L’orphelinat situé sur Hiawatha District où notre chère mère biologique nous a déposé peu de temps après notre naissance fût notre première maison. Nous y sommes restées trois mois, avant de commencer à écumer les familles d’accueil –pour libérer de la place comme les grands nous disaient. Et si certaines de ces familles n’étaient pas bien impliquées dans leurs rôles, et ne faisaient ça que pour l’argent qu’on leur donnait pour nous accueillir sous leur toit, d’autres auraient pu être la famille parfaite si seulement un léger détail ne venait pas gâcher le tableau ; mon mutisme.
Car ils avaient beau y mettre tous les efforts du monde, ils ne pouvaient tout simplement pas s’occuper d’une gamine incapable de se faire comprendre et qui restait constamment dans l’ombre de sa jumelle.

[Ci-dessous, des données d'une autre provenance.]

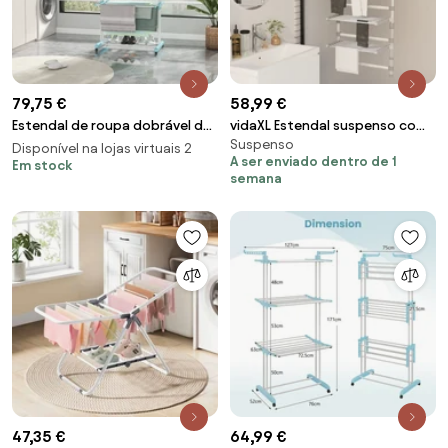
79,75 €
58,99 €
Estendal de roupa dobrável de
vidaXL Estendal suspenso com
Suspenso
4 níveis Estendal de secagem
5 prateleiras alumínio
Disponível na lojas virtuais 2
A ser enviado dentro de 1
de roupa com rodas Toalhas
Em stock
semana
Sapatos 127 x 63 x 171 cm Azul
47,35 €
64,99 €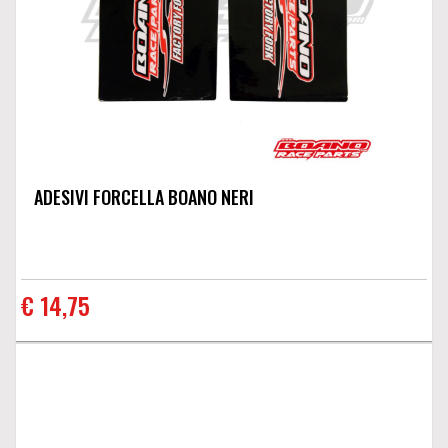
ADESIVI FORCELLA BOANO NERI
€ 14,75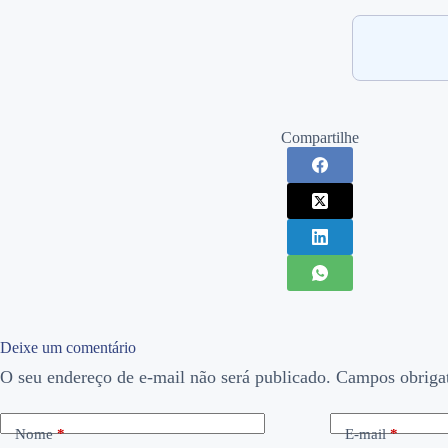
Compartilhe
Deixe um comentário
O seu endereço de e-mail não será publicado.
Campos obriga
Nome
*
E-mail
*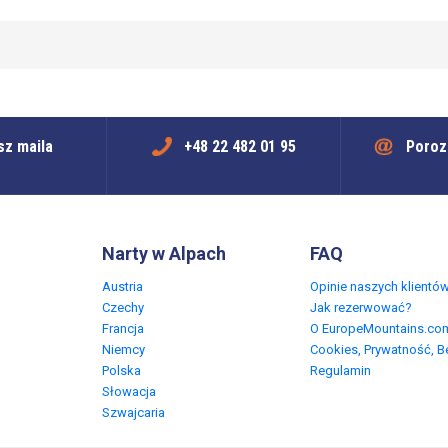
sz maila
+48 22 482 01 95
Poroz
Narty w Alpach
FAQ
Austria
Opinie naszych klientó
Czechy
Jak rezerwować?
Francja
O EuropeMountains.co
Niemcy
Cookies, Prywatność, 
Polska
Regulamin
Słowacja
Szwajcaria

Ça leur pesait sur le coeur, ça les attristait trop, et ils finissaient tous, sans exception, par baisser les bras et admettre leur faiblesse d’esprit devant mon handicap. Alors ils passaient la main à d’autres familles, d’autres foyers, en espérant qu’un jour, quelqu’un de bien et de suffisamment fort mentalement pourrait nous récupérer et nous élever décemment. Et comme il était hors de question pour eux de séparer deux soeurs –des jumelles qui plus est, qui n’avaient jamais été séparées depuis l’enceinte chaleureuse du ventre maternel– alors Dahlia non plus n’a pas eu droit à cette famille tant désirée ; et comme elle m’en a voulu alors, d’être muette, et comme elle s’en est voulue de m’en vouloir.
C’était toujours ça entre nous : la rage, puis la culpabilité ; la jalousie, puis le repentir ; l’amour, puis la haine. Je lui en voulais d’être celle qui avait tout pour elle et qui se faisait aimer plus vite de tous les autres, et je m’en voulais d’être si désespérément dépendante d’elle –car nous avions inventé ensemble un code qui lui permettait de me comprendre et qu’elle était ma seule et unique interprète. Je la jalousais, je la haïssais, et puis je me rappelais que je n’avais qu’elle alors je changeais d’avis et je l’adorais.
Ma douce petite soeur, que j’avais autant envie de protéger que de lui tordre le cou.